Les États-Unis continueront de fixer la norme en matière de données cliniques fiables, d'étiquetage plus rapide et de première étape du cycle de capital. L'Europe continuera d'accepter les travaux pour lesquels les promoteurs ont besoin de capacités auditées, conformes aux réglementations et souvent axées sur les produits biologiques. La Chine, avec le Japon, l'Inde et la Corée à ses côtés, continuera d'offrir rapidité, accès aux patients et discipline en matière de coûts, et progressera dans la courbe de valeur à mesure que sa qualité s'améliorera.

L'idée d'investissement consiste à soutenir les entreprises capables de relier ces différents éléments. C'est pourquoi les grandes CRO occidentales qui opèrent d'est en ouest, telles que ICON ou IQVIA, restent au cœur du système, et pourquoi les plateformes asiatiques à grande échelle qui gèrent déjà des actifs d'origine chinoise sont mieux placées que les opérateurs nationaux.

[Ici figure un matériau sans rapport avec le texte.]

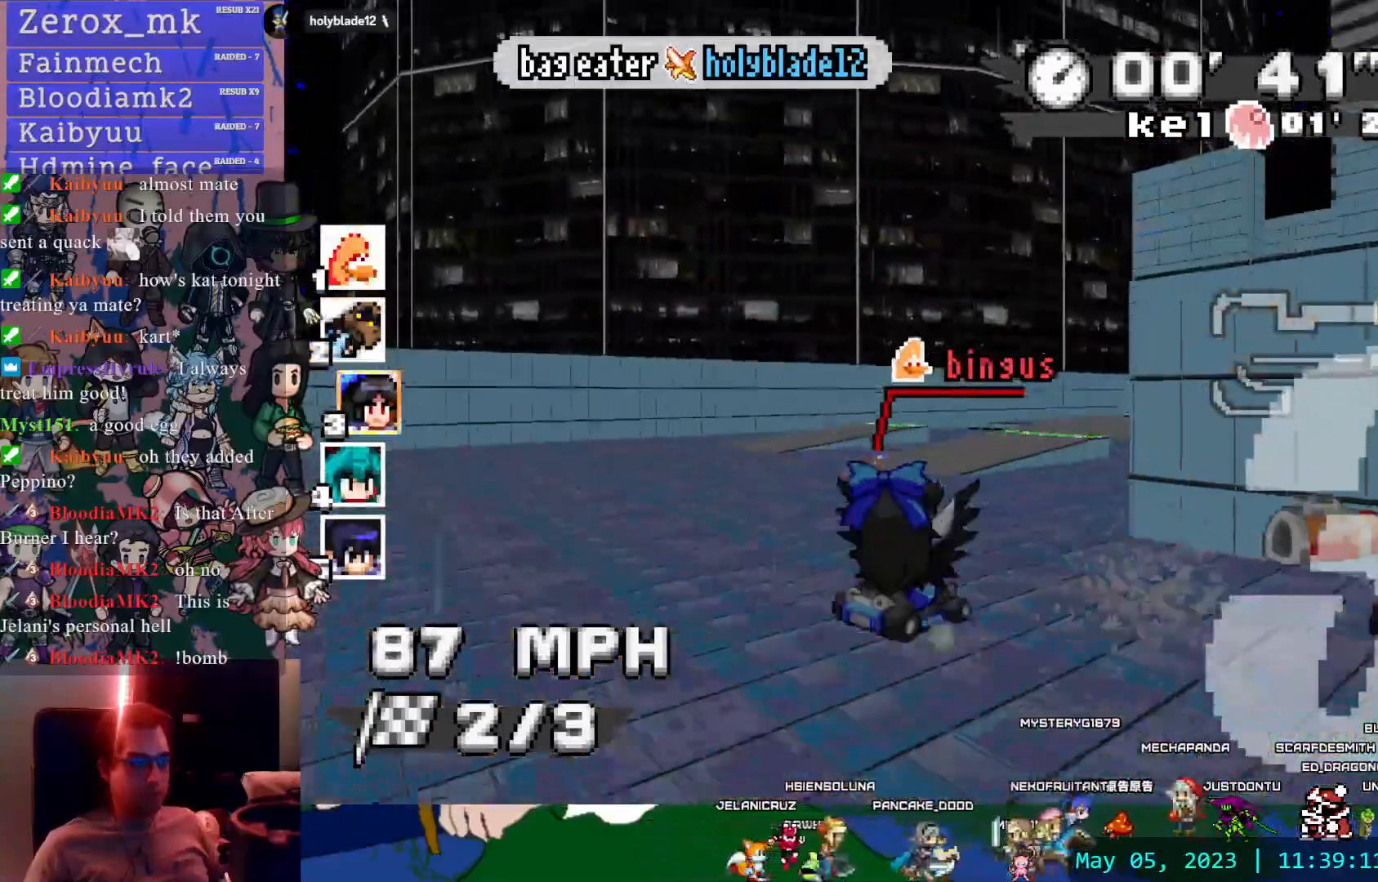
Gameplay with a controller (PlayStation layout); each line is a JSON object with the inputs held at the frame after it. "events" lists button and stick changes between this image and that frame as [ms after this image, input, new state], when the widget could be followed in between. Not read: L3 R3.
{"buttons": ["CROSS"], "left_stick": "right", "right_stick": "center", "events": [[217, "L1", "down"], [250, "left_stick", "right"], [383, "L1", "up"]]}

Les risques politiques, par exemple un durcissement de la loi américaine Biosecure Act, pourraient ralentir la conquête de marchés américains par les CDMO chinoises. Si cela se produit, la demande ne disparaîtra pas. Elle se déplacera vers l'Inde pour les petites molécules et les CRDMO de découverte, et vers la Corée pour les produits biologiques à grande échelle, car les sponsors américains et européens ont toujours besoin de 20 à 40% d'économies sur les travaux non essentiels et non soumis à la réglementation. Le modèle de services reste gagnant, car la pression sur les prix aux États-Unis à partir de 2026 incitera les acheteurs à se concentrer sur le coût total des essais et des CMC. En fin de compte, il s'agit d'une approche collaborative et non séparatiste. C'est ce que ce cycle CRO et CDMO récompensera tout au long du cycle.

Continuez à investir, avec prudence.